Il serra la main de la jeune femme dans la sienne et s'assit. Tout en commençant à déjeuner, il lui dit :
« Bien sûr que si, Niji ! Ma décision est prise, je n’ai pas changé d’avis depuis tout à l’heure ! »
« Ce serait dommage que tu changes d’avis, monsieur ‘je-mets-des-mois-avant-de-me-rendre-compte-que- ma-prisonnière-est-une-femme-qui-m'aime’ !
– plaisanta Niji, taquine. Luttant difficilement contre l'envie de rire qui le submergeait peu à peu, Horos fronça les sourcils et elle continua sur sa lancée. – Pourquoi tu as été aussi long à me dire ce que tu ressentais, à ton avis ? J’ai souvent cru que tu n’éprouvais rien pour moi ! »
« Je n’ai pas été si long que ça, Niji ! Nous nous sommes rencontrés il y a tout juste neuf mois ! Est-ce que tu es immédiatement tombée amoureuse de moi ?

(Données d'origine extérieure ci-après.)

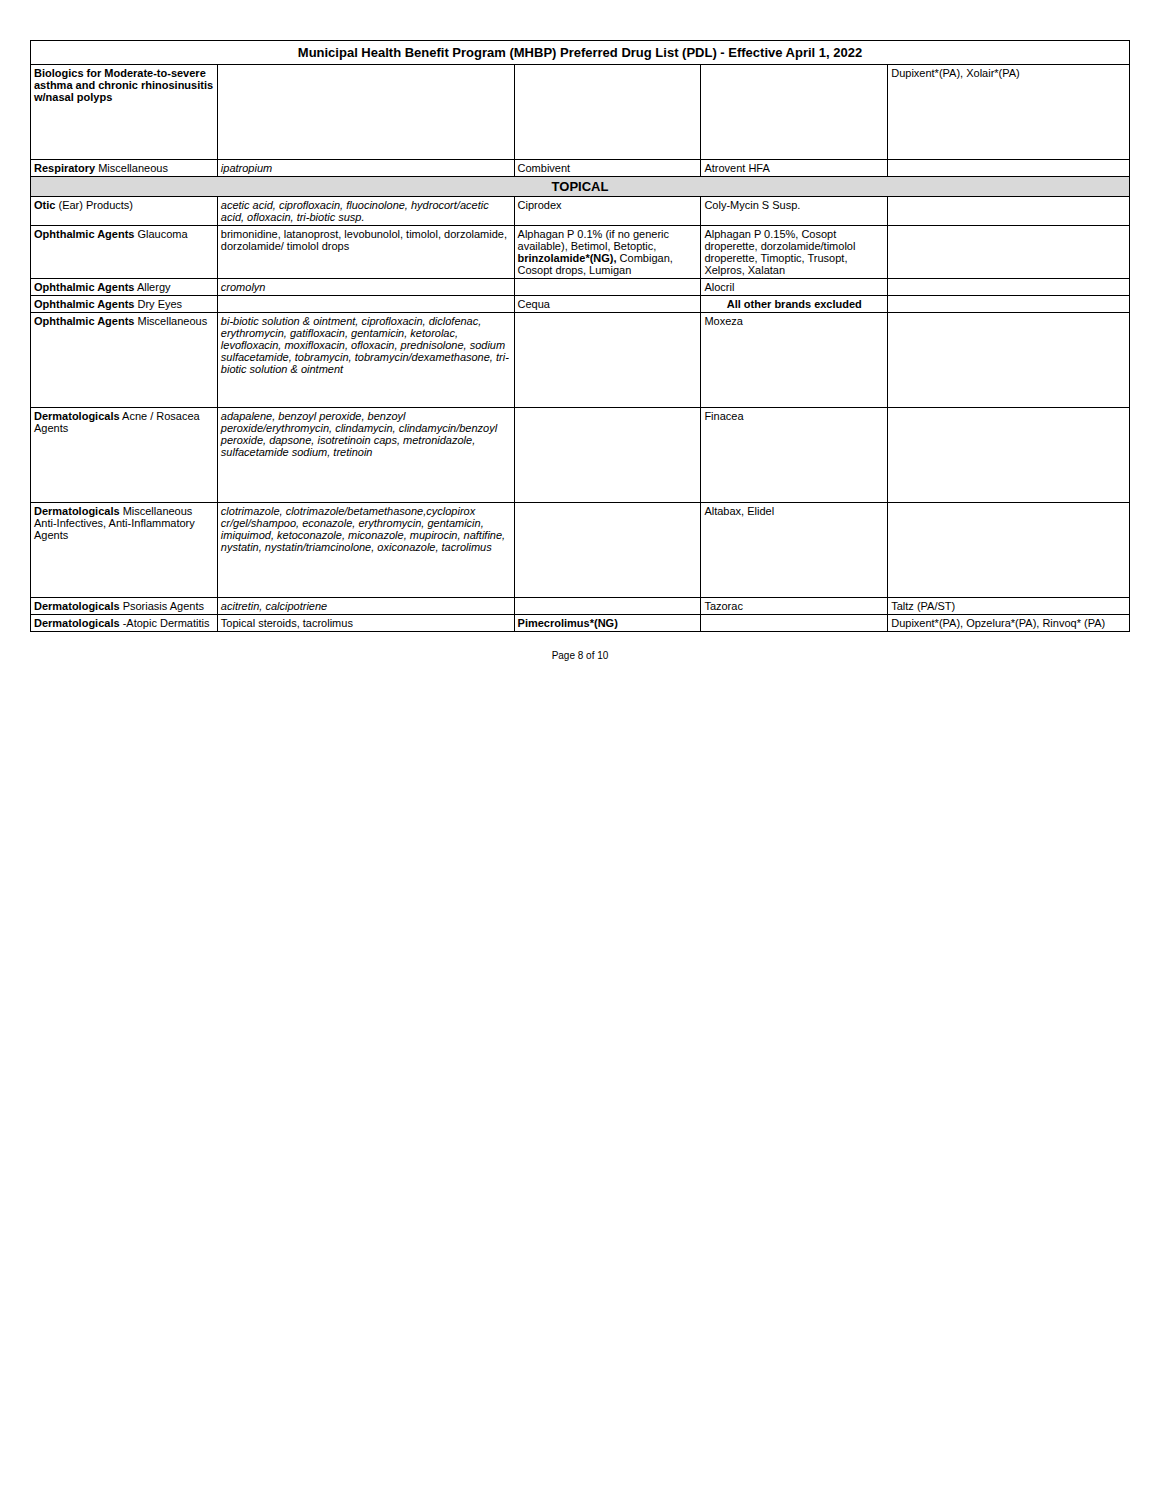Municipal Health Benefit Program (MHBP) Preferred Drug List (PDL) - Effective April 1, 2022
| Biologics for Moderate-to-severe asthma and chronic rhinosinusitis w/nasal polyps | | | | Dupixent*(PA), Xolair*(PA) |
| Respiratory Miscellaneous | ipatropium | Combivent | Atrovent HFA | |
| TOPICAL |
| Otic (Ear) Products) | acetic acid, ciprofloxacin, fluocinolone, hydrocort/acetic acid, ofloxacin, tri-biotic susp. | Ciprodex | Coly-Mycin S Susp. | |
| Ophthalmic Agents Glaucoma | brimonidine, latanoprost, levobunolol, timolol, dorzolamide, dorzolamide/ timolol drops | Alphagan P 0.1% (if no generic available), Betimol, Betoptic, brinzolamide*(NG), Combigan, Cosopt drops, Lumigan | Alphagan P 0.15%, Cosopt droperette, dorzolamide/timolol droperette, Timoptic, Trusopt, Xelpros, Xalatan | |
| Ophthalmic Agents Allergy | cromolyn | | Alocril | |
| Ophthalmic Agents Dry Eyes | | Cequa | All other brands excluded | |
| Ophthalmic Agents Miscellaneous | bi-biotic solution & ointment, ciprofloxacin, diclofenac, erythromycin, gatifloxacin, gentamicin, ketorolac, levofloxacin, moxifloxacin, ofloxacin, prednisolone, sodium sulfacetamide, tobramycin, tobramycin/dexamethasone, tri-biotic solution & ointment | | Moxeza | |
| Dermatologicals Acne / Rosacea Agents | adapalene, benzoyl peroxide, benzoyl peroxide/erythromycin, clindamycin, clindamycin/benzoyl peroxide, dapsone, isotretinoin caps, metronidazole, sulfacetamide sodium, tretinoin | | Finacea | |
| Dermatologicals Miscellaneous Anti-Infectives, Anti-Inflammatory Agents | clotrimazole, clotrimazole/betamethasone,cyclopirox cr/gel/shampoo, econazole, erythromycin, gentamicin, imiquimod, ketoconazole, miconazole, mupirocin, naftifine, nystatin, nystatin/triamcinolone, oxiconazole, tacrolimus | | Altabax, Elidel | |
| Dermatologicals Psoriasis Agents | acitretin, calcipotriene | | Tazorac | Taltz (PA/ST) |
| Dermatologicals -Atopic Dermatitis | Topical steroids, tacrolimus | Pimecrolimus*(NG) | | Dupixent*(PA), Opzelura*(PA), Rinvoq* (PA) |
Page 8 of 10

– Elle eût une petite grimace plutôt affirmative et il continua, faisant mine de l'ignorer – Moi, j’ai commencé à éprouver une vague sympathie pour toi après que tu t'es réveillée de ton coma et que tu as commencé à suivre ton traitement. J’ai réalisé que mes sentiments envers toi changeaient peu à peu après que ta cabine a été fouillée. Mais je ne pensais absolument pas qu’il s’agissait d’amour jusqu’à une discussion que j’ai eu avec Îrùclæd il y a un mois ! Il m’a dit de comparer ce que je ressentais pour toi à ce que je ressentais pour ma femme et pour ma première fiancée ! »
Niji le regarda, interloquée.
« Tu veux parler d’Hérésia !? … C’était avant ou après que tu as été marié ? … Est-ce qu’elle était …
– Soudain, le Végan colla sa main sur le visage de la jeune femme. Il l’attira à lui et déposa un baiser au coin de sa bouche pour la calmer.
« C’était avant mon mariage. Îrùclæd la détestait … Il disait qu’elle m’utilisait pour se faire mousser. Il avait raison. Et moi, je pensais qu'il se trompait ... Finalement, je ne l’ai pas épousée : elle avait tenté d’assassiner le Stratéguerre et je n’avais pas envie de finir mes jours avec elle sur Akéreb ! Alors, j’ai épousé une autre femme et c'est avec elle que j'ai eu mes enfants. »
Niji s'étrangla à moitié en répétant :
« Ta cousine a voulu tuer votre chef ?
– Horos hocha la tête mi-amusé, mi-gêné – Le pauvre ! … Il est au courant que tu étais fiancé avec elle à cette époque ? »
« Oui, il le sait !
– Horos détourna la tête, espérant que Niji ne verrait pas qu'il bleuissait de nouveau. – Après cet incident, il a choisi cinq femmes, toutes partiellement arachniennes, parmi lesquelles j'ai dû décider laquelle deviendrait mon épouse ! Il aurait pu considérer que j'étais un parent proche de Hérésia et m'envoyer avec elle finir ma vie dans les mines d'Akéreb-la-Rouge ! Au lieu de ça, il m'a laissé me marier selon mes vœux avec une autre … Aïcila, ma femme, était ... peu importe. Tout ce qui compte, c’est que c'est avec elle que je m'entendais le mieux ! »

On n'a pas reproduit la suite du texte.